A study of Ti${}_n$O${}_{2n-1}$ Magn\'eli phases using Density Functional Theory

TL;DR

This paper uses density functional theory to analyze the electronic structure of Ti${}_n$O${}_{2n-1}$ Magnéli phases, revealing how intrinsic defects contribute to conductivity in memristor applications.

Contribution

It provides the first detailed DFT study of intrinsic defects in Ti${}_n$O${}_{2n-1}$ Magnéli phases, linking defect states to enhanced memristive conductivity.

Findings

Intrinsic defects create states inside the bandgap.

Defect states can act as intrinsic dopants.
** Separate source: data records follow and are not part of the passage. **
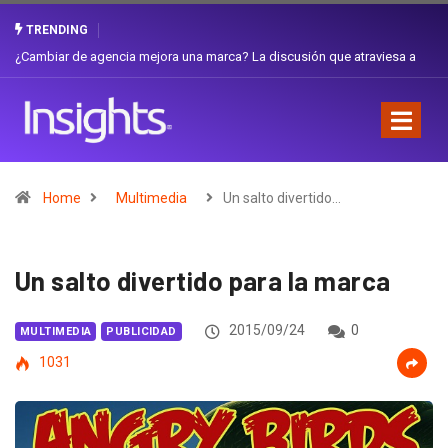
TRENDING
Gabriela Herrera y el arte de cambiarse el sombrero en Corporación
Favorita
Home
Multimedia
Un salto divertido…
Un salto divertido para la marca
2015/09/24
0
MULTIMEDIA
PUBLICIDAD
1031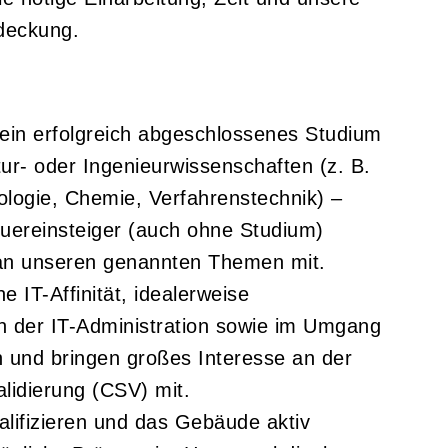
ndeckung.
 ein erfolgreich abgeschlossenes Studium
ur- oder Ingenieurwissenschaften (z. B.
ologie, Chemie, Verfahrenstechnik) –
Quereinsteiger (auch ohne Studium)
an unseren genannten Themen mit.
e IT-Affinität, idealerweise
n der IT-Administration sowie im Umgang
und bringen großes Interesse an der
idierung (CSV) mit.
alifizieren und das Gebäude aktiv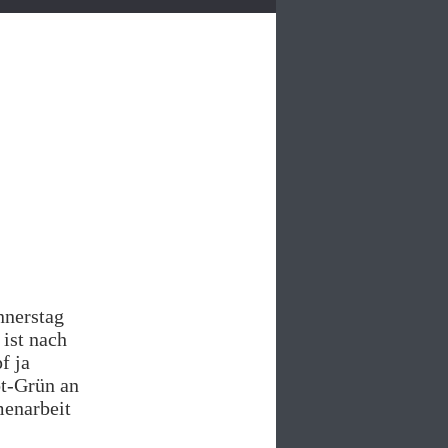
nnerstag
 ist nach
f ja
ot-Grün an
menarbeit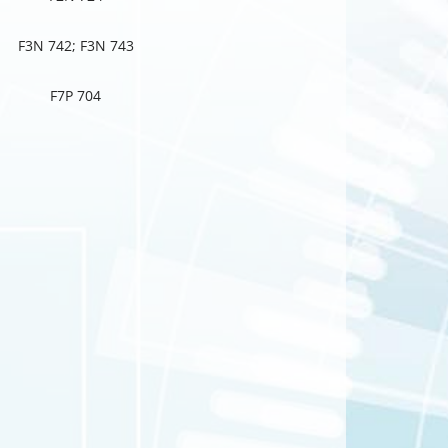
F3N 742; F3N 743
F7P 704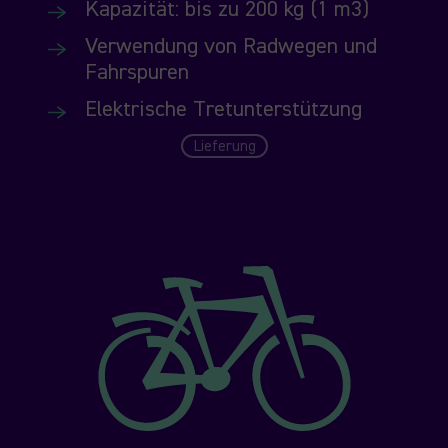
Kapazität: bis zu 200 kg (1 m3)
Verwendung von Radwegen und
Fahrspuren
Elektrische Tretunterstützung
Lieferung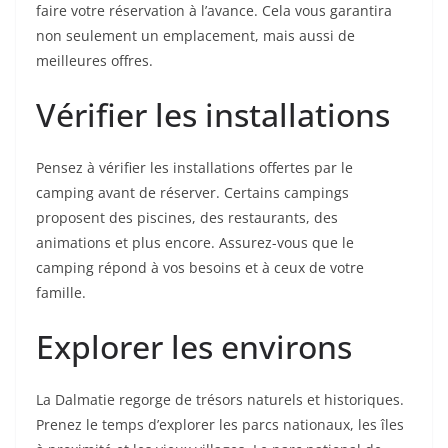
faire votre réservation à l’avance. Cela vous garantira
non seulement un emplacement, mais aussi de
meilleures offres.
Vérifier les installations
Pensez à vérifier les installations offertes par le
camping avant de réserver. Certains campings
proposent des piscines, des restaurants, des
animations et plus encore. Assurez-vous que le
camping répond à vos besoins et à ceux de votre
famille.
Explorer les environs
La Dalmatie regorge de trésors naturels et historiques.
Prenez le temps d’explorer les parcs nationaux, les îles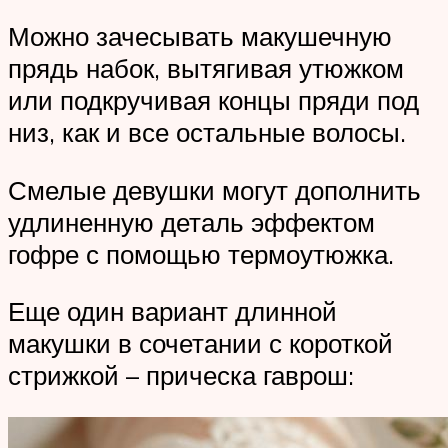
Можно зачесывать макушечную
прядь набок, вытягивая утюжком
или подкручивая концы пряди под
низ, как и все остальные волосы.
Смелые девушки могут дополнить
удлиненную деталь эффектом
гофре с помощью термоутюжка.
Еще один вариант длинной
макушки в сочетании с короткой
стрижкой – прическа гаврош: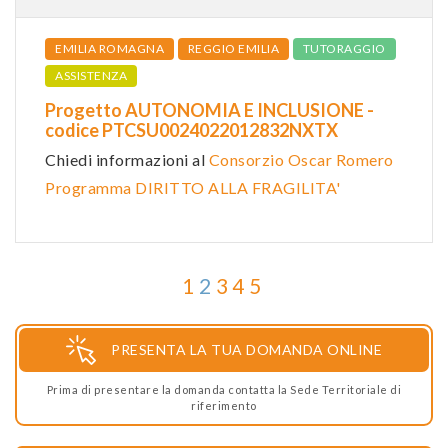
EMILIA ROMAGNA
REGGIO EMILIA
TUTORAGGIO
ASSISTENZA
Progetto AUTONOMIA E INCLUSIONE -
codice PTCSU0024022012832NXTX
Chiedi informazioni al
Consorzio Oscar Romero
Programma DIRITTO ALLA FRAGILITA'
1
2
3
4
5
PRESENTA LA TUA DOMANDA ONLINE
Prima di presentare la domanda contatta la Sede Territoriale di
riferimento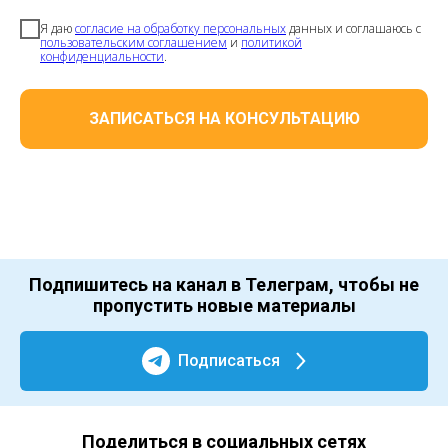
Я даю
согласие на обработку персональных
данных и соглашаюсь с
пользовательским соглашением
и
политикой
конфиденциальности
.
ЗАПИСАТЬСЯ НА КОНСУЛЬТАЦИЮ
Подпишитесь на канал в Телеграм, чтобы не
пропустить новые материалы
Подписаться
Поделиться в социальных сетях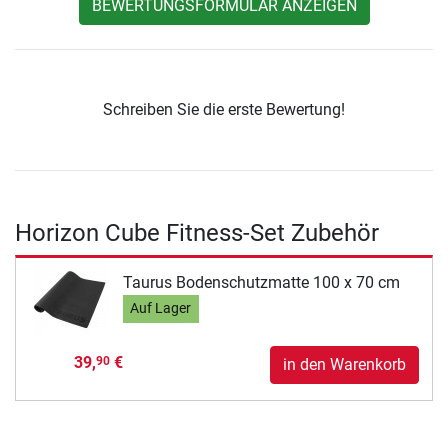
BEWERTUNGSFORMULAR ANZEIGEN
Schreiben Sie die erste Bewertung!
Horizon Cube Fitness-Set Zubehör
Taurus Bodenschutzmatte 100 x 70 cm
Auf Lager
39,
€
90
in den Warenkorb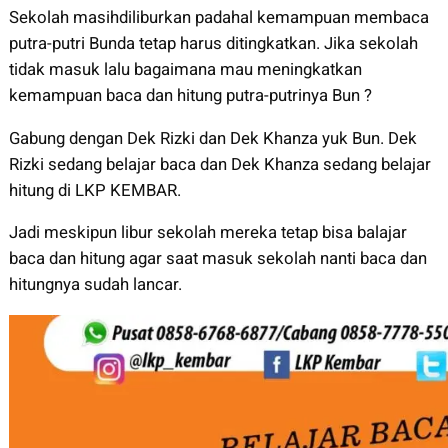
Sekolah masihdiliburkan padahal kemampuan membaca
putra-putri Bunda tetap harus ditingkatkan. Jika sekolah
tidak masuk lalu bagaimana mau meningkatkan
kemampuan baca dan hitung putra-putrinya Bun ?
Gabung dengan Dek Rizki dan Dek Khanza yuk Bun. Dek
Rizki sedang belajar baca dan Dek Khanza sedang belajar
hitung di LKP KEMBAR.
Jadi meskipun libur sekolah mereka tetap bisa balajar
baca dan hitung agar saat masuk sekolah nanti baca dan
hitungnya sudah lancar.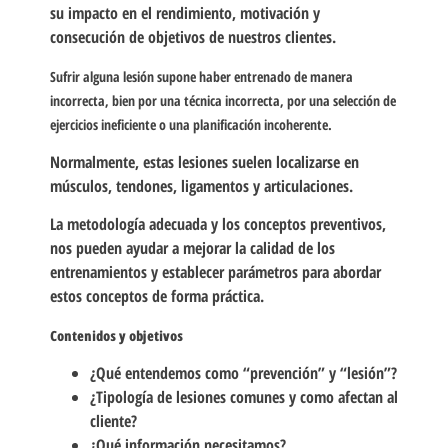
su impacto en el rendimiento, motivación y
consecución de objetivos de nuestros clientes.
Sufrir alguna lesión supone haber entrenado de manera
incorrecta, bien por una técnica incorrecta, por una selección de
ejercicios ineficiente o una planificación incoherente.
Normalmente, estas lesiones suelen localizarse en
músculos, tendones, ligamentos y articulaciones.
La metodología adecuada y los conceptos preventivos,
nos pueden ayudar a mejorar la calidad de los
entrenamientos y establecer parámetros para abordar
estos conceptos de forma práctica.
Contenidos y objetivos
¿Qué entendemos como “prevención” y “lesión”?
¿Tipología de lesiones comunes y como afectan al
cliente?
¿Qué información necesitamos?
Enhanced conductivity in TiO${}_2$ memristors.

Abstract

Defects in the rutile TiO${}_2$ structures have been extensively studied, but the intrinsic defects of the oxygen deficient Ti${}_n$O${}_{2n-1}$ phases have not been given the same amount of consideration. Those structures, known as Magn\'eli phases, are characterized by the presence of ordered planes of oxygen vacancies, also known as shear-planes, and it has been shown that they form conducting channels inside TiO-based memristor devices. Memristors are excellent candidates for a new generation of memory devices in the electronics industry. In this paper we present DFT-based electronic structure calculations for Ti${}_n$O${}_{2n-1}$ Magn\'eli structures using PBESol+U ($0 \leq U \leq 5$ eV) and HSE functionals, showing that intrinsic defects present in these structures are responsible for the appearance of states inside the bandgap, which can act as intrinsic dopants for the enhanced conductivity of TiO${}_2$ memristive devices.